Magic squares and words invoke demons and angels on carved and crumbling frescos by Christopher Carroll. A blood-red Jesus rises from the dead in a dye piece by Barnaby Furnas. And a massive panel of carved wood by Matthew Day Jackson has been blackened and scorched by fire.

"It's like the dark side of the moon," Porcella comments. "The moon was an important part of pagan practices."

Wildest of all is what you might call a demon room. Tucson performance artist Adam Cooper-Terán collaborated with Steven Johnson Leyba on a multi-media installation, "Invokation ov Reckoning: A Curse on Your Corporate Masters."
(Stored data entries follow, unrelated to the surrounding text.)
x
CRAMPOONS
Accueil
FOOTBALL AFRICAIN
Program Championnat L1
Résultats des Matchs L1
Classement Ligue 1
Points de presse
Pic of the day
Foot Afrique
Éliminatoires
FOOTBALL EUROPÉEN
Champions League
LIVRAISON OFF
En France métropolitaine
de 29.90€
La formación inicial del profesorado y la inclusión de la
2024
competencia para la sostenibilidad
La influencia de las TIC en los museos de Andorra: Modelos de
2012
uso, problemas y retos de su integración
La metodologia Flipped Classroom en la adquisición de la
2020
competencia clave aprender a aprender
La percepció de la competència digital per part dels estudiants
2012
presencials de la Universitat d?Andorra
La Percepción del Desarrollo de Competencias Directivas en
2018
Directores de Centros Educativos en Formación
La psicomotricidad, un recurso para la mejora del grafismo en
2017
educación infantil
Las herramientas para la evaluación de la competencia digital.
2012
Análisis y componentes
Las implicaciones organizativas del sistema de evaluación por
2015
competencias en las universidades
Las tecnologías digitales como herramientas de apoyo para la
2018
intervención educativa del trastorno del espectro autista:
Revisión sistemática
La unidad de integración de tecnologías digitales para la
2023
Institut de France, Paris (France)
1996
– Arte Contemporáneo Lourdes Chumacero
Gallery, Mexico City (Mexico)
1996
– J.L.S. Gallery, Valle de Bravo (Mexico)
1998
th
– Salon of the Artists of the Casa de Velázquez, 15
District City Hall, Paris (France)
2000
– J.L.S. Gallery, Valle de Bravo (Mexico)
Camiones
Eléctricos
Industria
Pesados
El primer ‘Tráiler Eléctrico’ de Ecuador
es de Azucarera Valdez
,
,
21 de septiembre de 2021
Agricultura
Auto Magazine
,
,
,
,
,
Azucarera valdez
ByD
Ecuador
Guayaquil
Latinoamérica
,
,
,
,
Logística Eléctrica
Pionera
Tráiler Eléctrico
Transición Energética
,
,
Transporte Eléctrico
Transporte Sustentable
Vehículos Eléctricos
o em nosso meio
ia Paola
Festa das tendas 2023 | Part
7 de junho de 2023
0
"Invokation" is a sensory assault, like a walk into hell: a tumult of sounds and light coming from a continuously looping video; thick wads of paint everywhere; piles of medieval-looking books. A curse altar at center allows you to write out a curse against a target of your choosing and toss it in with the others. (Male patriarchy has been a common target, Porcella reports.)

Leyba, Porcella says, is part Mescalero Apache, part Jewish, and a reverend in the Satanic church. He and Cooper-Terán, a well-known local video and performance artist who will perform in the museum's Solstice Celebration Dec. 21, worked for 10 years on "Invokation," which is meant to be a "curse on Monsanto," the oft-criticized agrichemical giant.
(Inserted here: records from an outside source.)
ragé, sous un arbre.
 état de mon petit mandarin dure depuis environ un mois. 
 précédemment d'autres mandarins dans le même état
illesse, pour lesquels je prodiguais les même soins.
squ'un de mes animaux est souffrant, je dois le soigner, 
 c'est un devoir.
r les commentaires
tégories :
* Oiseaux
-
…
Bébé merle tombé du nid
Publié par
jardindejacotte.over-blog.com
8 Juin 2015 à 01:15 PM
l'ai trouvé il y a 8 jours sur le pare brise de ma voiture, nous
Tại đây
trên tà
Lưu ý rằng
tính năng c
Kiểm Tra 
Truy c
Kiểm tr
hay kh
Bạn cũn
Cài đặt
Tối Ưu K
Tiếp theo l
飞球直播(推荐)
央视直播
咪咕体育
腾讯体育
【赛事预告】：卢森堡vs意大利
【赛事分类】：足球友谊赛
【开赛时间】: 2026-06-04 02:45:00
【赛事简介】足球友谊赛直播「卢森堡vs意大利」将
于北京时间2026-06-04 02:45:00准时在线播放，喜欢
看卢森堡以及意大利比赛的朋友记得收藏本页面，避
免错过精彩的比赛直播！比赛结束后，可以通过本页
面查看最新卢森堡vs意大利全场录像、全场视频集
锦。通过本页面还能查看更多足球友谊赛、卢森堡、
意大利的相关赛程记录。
But all is not turmoil in the exhibition. As Porcella wrote in her essay, "a connection to the divine is clearly present" in Rothko's famous Chapel and in works by other contemporary artists. And a number of pieces in Blessed Be are peaceful meditations that reach for the divine in the sky or in community.

Painter and ceramicist Alison Blickle, an artist who's part of a community of herbalists, witches and midwives, contributed two large, serene paintings of women quietly and capably performing rituals.

"Uncrossing," pictured here, features women in poses reminiscent of dances by Martha Graham, the great choreographer who delved into the mysteries of ancient myth. Blickle typically includes her ceramics in her installations, painting pure white vessels into the wall works and placing real pots above and below the paintings.

Elsewhere in the museum, she's set up a replica of her studio; it's a clean, clear diorama of ceramics, painted scrolls and words written in sigils, the language of magic.

Leo Villareal's mesmerizing "Signature of the Invisible" is a continuous loop of moving black-and-white images that evoke the night sky. The modern-day magic of tech wizardry keeps the images going, and an algorithm insures that none of the beautiful starbursts will ever repeat. Each image is as fresh and novel as a new moon.